● **JOB ITEM**: Can you transcribe everything in the Twisted errback question, from "#raise ValueError # E4" down to "d.addCallback(self.callback2(request, encoding))", word for word?

● **GIVEN PASSAGE**:

_____

When an instance of class echo below is exposed as a web service, this code:
from twisted.web import server, resource
from twisted.internet import defer, threads
from cgi import escape
from itertools import count
class echo(resource.Resource):
isLeaf = True
def errback(self, failure): return failure
def callback1(self, request, value):
#raise ValueError # E1
lines = ['<html><body>\n',
'<p>Page view #%s in this session</p>\n' % (value,),
'</body></html>\n']
return ''.join(lines)
def callback2(self, request, encoding):
def execute(message):
#raise ValueError # E2
request.write(message.encode(encoding))
#raise ValueError # E3
request.finish()
#raise ValueError # E4
return server.NOT_DONE_YET
return execute
def render_GET(self, request):
content_type, encoding = 'text/html', 'UTF-8'
request.setHeader('Content-Type', '%s; charset=%s' %
tuple(map(str, (content_type, encoding))))
s = request.getSession()
if not hasattr(s, 'counter'):
s.counter = count(1)
d = threads.deferToThread(self.callback1, request, s.counter.next())
d.addCallback(self.callback2(request, encoding))
d.addErrback(self.errback)
#raise ValueError # E5
return server.NOT_DONE_YET
will display an HTML document to the browser when all the raise statements are commented out, and display a nicely formatted stack trace (which Twisted does for me) when the raise statement labelled "E5" is included. That is what I want. Likewise, if I do not use Deferred objects at all and place all the behavior from callback1 and callback2 within render_GET(), an exception raised anywhere within render_GET will produce the desired stack trace.
I am trying to write code that will respond to the browser immediately, not cause resource leaks within Twisted, and cause the browser stack trace to also be displayed in the cases where any of the raise statements "E1" to "E3" is included in the deferred code--though of course I understand that the stack traces themselves will be different. (The "E4" case I don't care about as much.) After reading the Twisted documentation and other questions on this site I am unsure how to achieve this. I would have thought that adding an errback should facilitate this, but evidently not. There must be something about Deferred objects and the twisted.web stack that I'm not understanding.
The effects on logging I document here may be affected by my use of the PythonLoggingObserver to bridge Twisted logging to the standard logging module.
When "E1" is included, the browser waits until the reactor is shut down, at which point the ValueError exception with stack trace is logged and the browser receives an empty document.
When "E2" is included, the ValueError exception with stack trace is logged immediately, but the browser waits until the reactor shuts down at which point it receives an empty document.
When "E3" is included, the ValueError exception with stack trace is logged immediately, the browser waits until the reactor shuts down, and at that point receives the intended document.
When raise statement "E4" is included, the intended document is returned to the browser immediately, and the ValueError exception with stack trace is logged immediately. (Is there any possibility of a resource leak in this case?)

_____

● **INFORMATION SUPPLIED**:
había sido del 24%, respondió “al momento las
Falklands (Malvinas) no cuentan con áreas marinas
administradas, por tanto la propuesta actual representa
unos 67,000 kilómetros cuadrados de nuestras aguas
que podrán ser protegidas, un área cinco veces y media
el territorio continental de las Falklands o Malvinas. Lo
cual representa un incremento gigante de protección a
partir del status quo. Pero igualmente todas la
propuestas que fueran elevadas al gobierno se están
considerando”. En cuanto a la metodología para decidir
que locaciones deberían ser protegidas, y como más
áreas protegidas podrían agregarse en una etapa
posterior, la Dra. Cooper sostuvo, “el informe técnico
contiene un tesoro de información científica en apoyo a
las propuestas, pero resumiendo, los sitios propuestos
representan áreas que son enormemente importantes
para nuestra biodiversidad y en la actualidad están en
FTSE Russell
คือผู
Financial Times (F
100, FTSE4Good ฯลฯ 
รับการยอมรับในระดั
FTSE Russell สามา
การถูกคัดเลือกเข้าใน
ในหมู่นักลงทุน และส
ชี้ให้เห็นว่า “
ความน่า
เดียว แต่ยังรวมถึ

_____

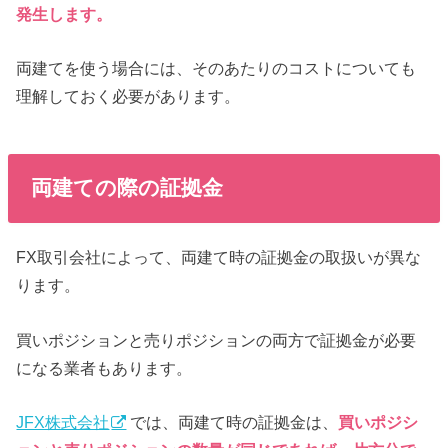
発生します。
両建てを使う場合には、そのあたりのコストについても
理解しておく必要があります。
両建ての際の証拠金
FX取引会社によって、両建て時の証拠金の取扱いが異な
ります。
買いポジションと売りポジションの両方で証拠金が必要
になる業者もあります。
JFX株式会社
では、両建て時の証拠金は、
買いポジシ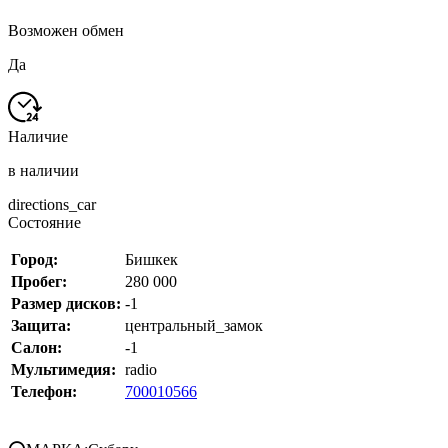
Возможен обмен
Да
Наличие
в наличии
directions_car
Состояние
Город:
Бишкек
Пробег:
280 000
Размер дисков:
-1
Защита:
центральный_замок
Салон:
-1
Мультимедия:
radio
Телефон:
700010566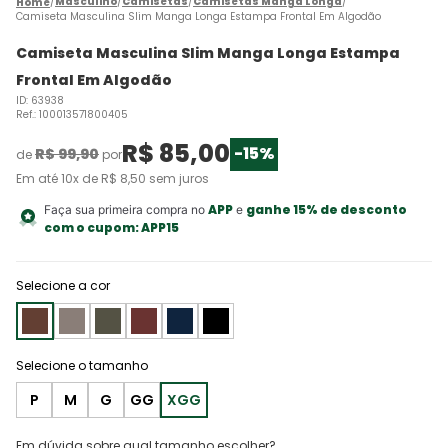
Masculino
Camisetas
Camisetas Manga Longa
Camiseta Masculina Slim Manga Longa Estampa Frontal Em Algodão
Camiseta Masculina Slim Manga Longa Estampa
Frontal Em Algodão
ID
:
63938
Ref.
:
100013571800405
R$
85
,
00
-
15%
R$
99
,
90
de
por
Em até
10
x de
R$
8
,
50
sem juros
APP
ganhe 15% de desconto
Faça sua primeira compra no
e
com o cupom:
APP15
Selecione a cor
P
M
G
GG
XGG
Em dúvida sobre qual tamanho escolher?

_____

● **TASK RESPONSE**:
#raise ValueError # E4
return server.NOT_DONE_YET
return execute
def render_GET(self, request):
content_type, encoding = 'text/html', 'UTF-8'
request.setHeader('Content-Type', '%s; charset=%s' %
tuple(map(str, (content_type, encoding))))
s = request.getSession()
if not hasattr(s, 'counter'):
s.counter = count(1)
d = threads.deferToThread(self.callback1, request, s.counter.next())
d.addCallback(self.callback2(request, encoding))